Quote word for word from the line holding "507 1165 2.65" to the last line below, including both, and omit any pictures.
(Beginning of Provided data)
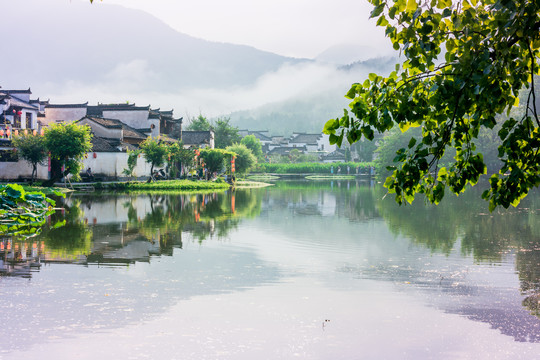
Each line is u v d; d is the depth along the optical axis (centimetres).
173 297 1023
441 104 459
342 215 2619
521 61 458
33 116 5447
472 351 761
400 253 1531
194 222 2262
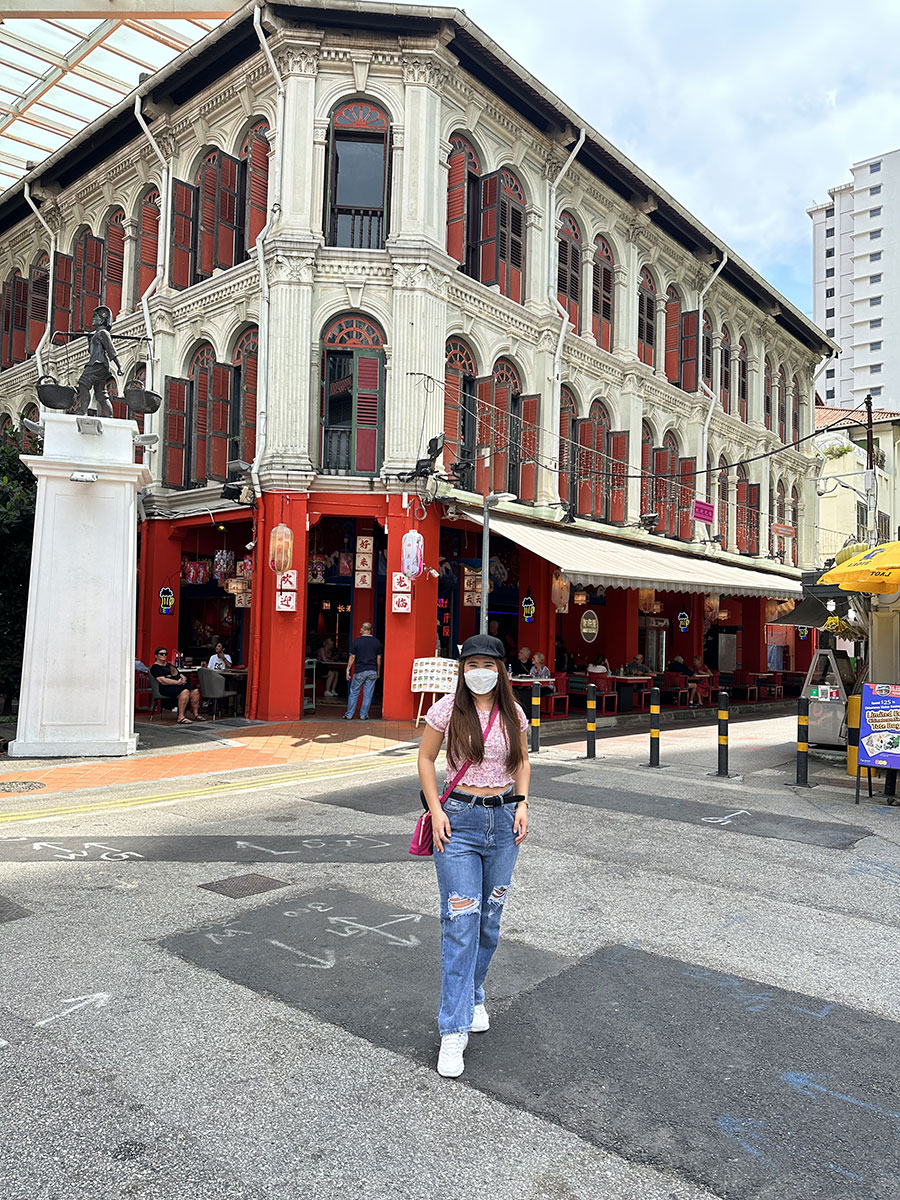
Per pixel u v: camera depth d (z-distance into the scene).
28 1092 3.02
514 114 16.86
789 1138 2.83
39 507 10.51
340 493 14.67
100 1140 2.73
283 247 14.53
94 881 5.52
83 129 18.59
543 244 17.80
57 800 8.05
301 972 4.12
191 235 17.55
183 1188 2.51
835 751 11.80
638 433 20.56
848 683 12.20
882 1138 2.85
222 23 14.78
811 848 6.88
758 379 26.83
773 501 28.22
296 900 5.21
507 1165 2.65
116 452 10.86
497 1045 3.44
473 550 17.97
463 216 15.49
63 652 10.53
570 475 18.47
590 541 17.53
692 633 23.05
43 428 10.72
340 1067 3.22
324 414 15.06
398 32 14.78
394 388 14.66
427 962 4.27
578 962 4.36
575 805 8.34
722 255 23.58
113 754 10.61
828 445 34.47
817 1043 3.54
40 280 22.44
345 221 15.39
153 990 3.89
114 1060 3.25
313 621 18.62
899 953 4.60
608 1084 3.15
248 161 16.00
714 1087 3.15
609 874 5.98
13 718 13.31
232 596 19.17
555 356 17.67
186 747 11.49
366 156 15.45
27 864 5.89
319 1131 2.81
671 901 5.41
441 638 17.80
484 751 3.31
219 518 15.81
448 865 3.24
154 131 17.66
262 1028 3.53
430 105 15.07
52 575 10.52
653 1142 2.79
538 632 17.20
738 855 6.60
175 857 6.15
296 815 7.64
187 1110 2.91
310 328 14.64
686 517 22.19
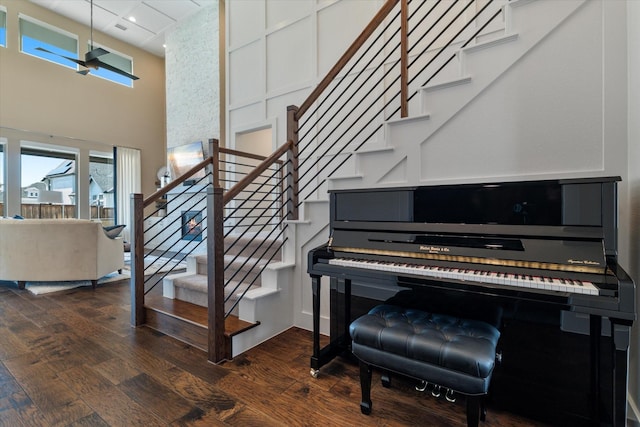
(End of Provided data)
▶ _Solution to this task_
507 1165 2.65
116 452 10.86
497 1045 3.44
473 550 17.97
463 216 15.49
63 652 10.53
570 475 18.47
590 541 17.53
692 633 23.05
43 428 10.72
340 1067 3.22
324 414 15.06
398 32 14.78
394 388 14.66
427 962 4.27
578 962 4.36
575 805 8.34
722 255 23.58
113 754 10.61
828 445 34.47
817 1043 3.54
40 280 22.44
345 221 15.39
153 990 3.89
114 1060 3.25
313 621 18.62
899 953 4.60
608 1084 3.15
248 161 16.00
714 1087 3.15
609 874 5.98
13 718 13.31
232 596 19.17
555 356 17.67
186 747 11.49
366 156 15.45
27 864 5.89
319 1131 2.81
671 901 5.41
441 638 17.80
484 751 3.31
219 518 15.81
448 865 3.24
154 131 17.66
262 1028 3.53
430 105 15.07
52 575 10.52
653 1142 2.79
538 632 17.20
738 855 6.60
175 857 6.15
296 815 7.64
187 1110 2.91
310 328 14.64
686 517 22.19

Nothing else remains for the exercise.